> **TASK INSTRUCTIONS**:
Copy the data exactly. Images are to be left out.

> **GIVEN DATA**:
....................
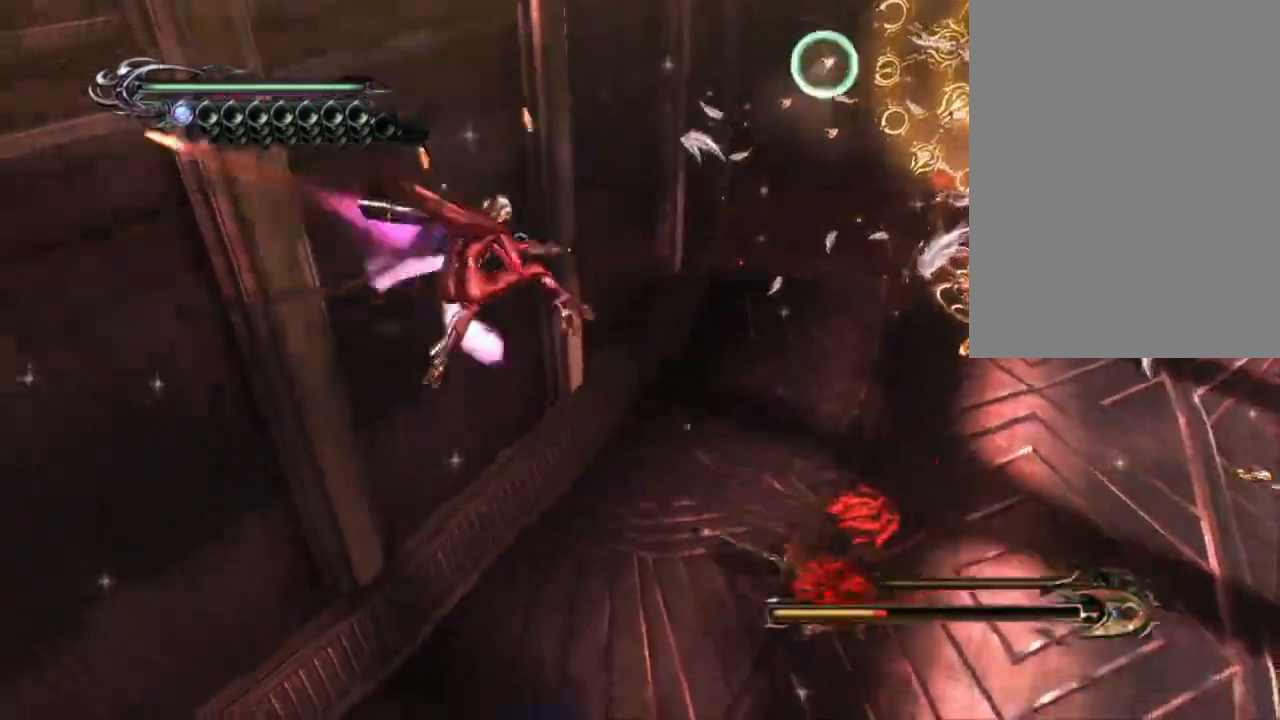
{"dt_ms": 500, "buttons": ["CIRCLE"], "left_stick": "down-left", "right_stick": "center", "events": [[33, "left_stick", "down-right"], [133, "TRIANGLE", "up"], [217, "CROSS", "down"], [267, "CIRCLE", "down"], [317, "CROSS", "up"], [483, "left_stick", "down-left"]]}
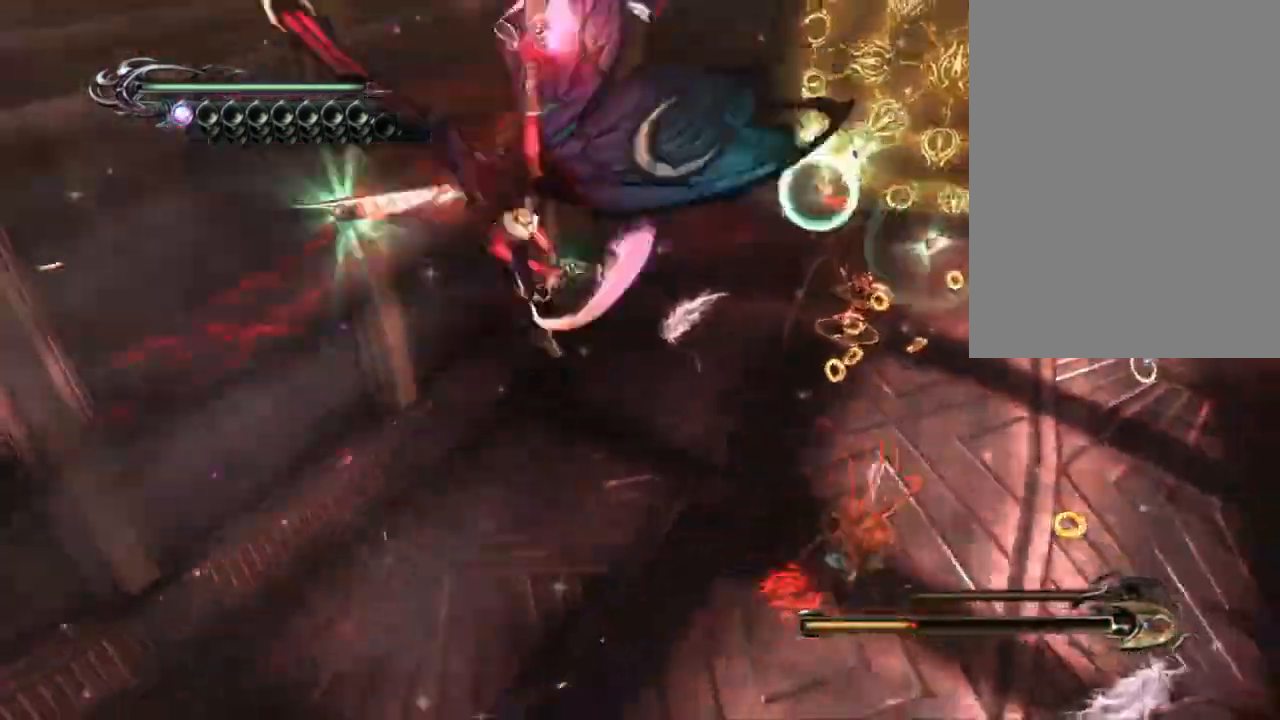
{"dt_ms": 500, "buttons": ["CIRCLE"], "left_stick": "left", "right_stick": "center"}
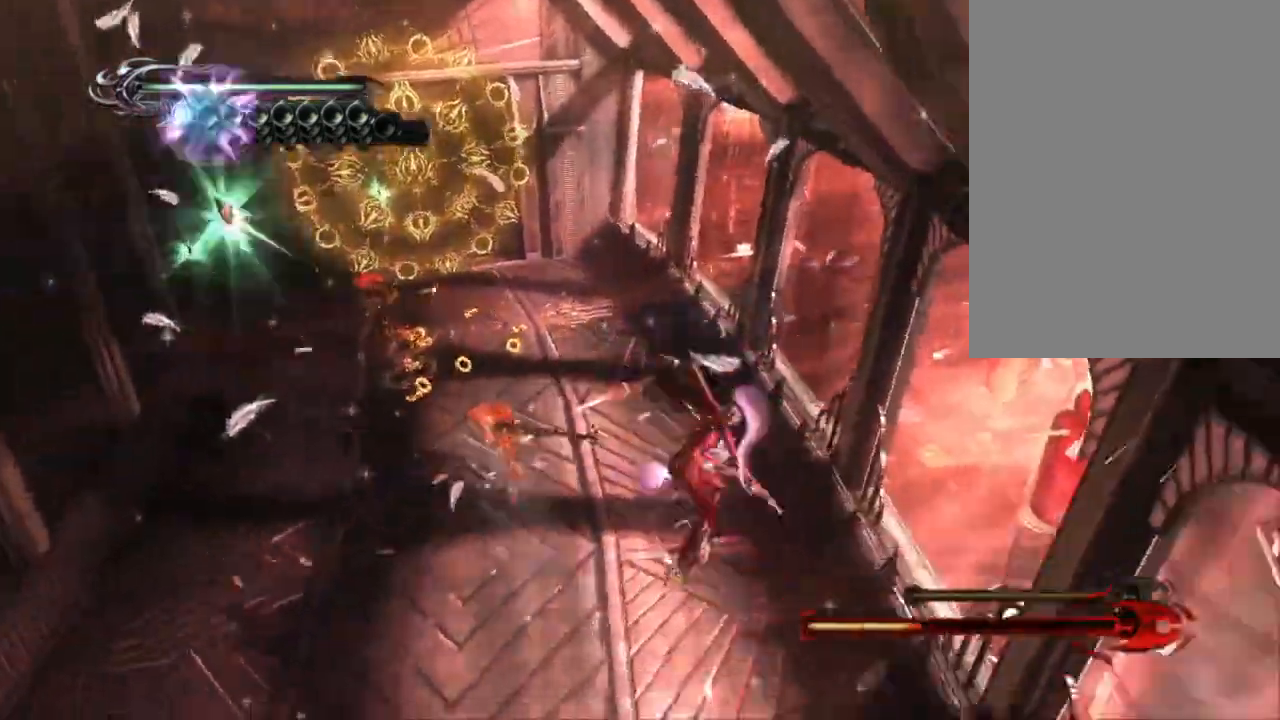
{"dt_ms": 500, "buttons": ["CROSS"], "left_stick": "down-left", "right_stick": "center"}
....................
> **SOLUTION FOR THIS EXERCISE**:
{"dt_ms": 500, "buttons": ["CIRCLE"], "left_stick": "down-left", "right_stick": "center", "events": [[33, "left_stick", "down-right"], [133, "TRIANGLE", "up"], [217, "CROSS", "down"], [267, "CIRCLE", "down"], [317, "CROSS", "up"], [483, "left_stick", "down-left"]]}
{"dt_ms": 500, "buttons": ["CIRCLE"], "left_stick": "left", "right_stick": "center"}
{"dt_ms": 500, "buttons": ["CROSS"], "left_stick": "down-left", "right_stick": "center"}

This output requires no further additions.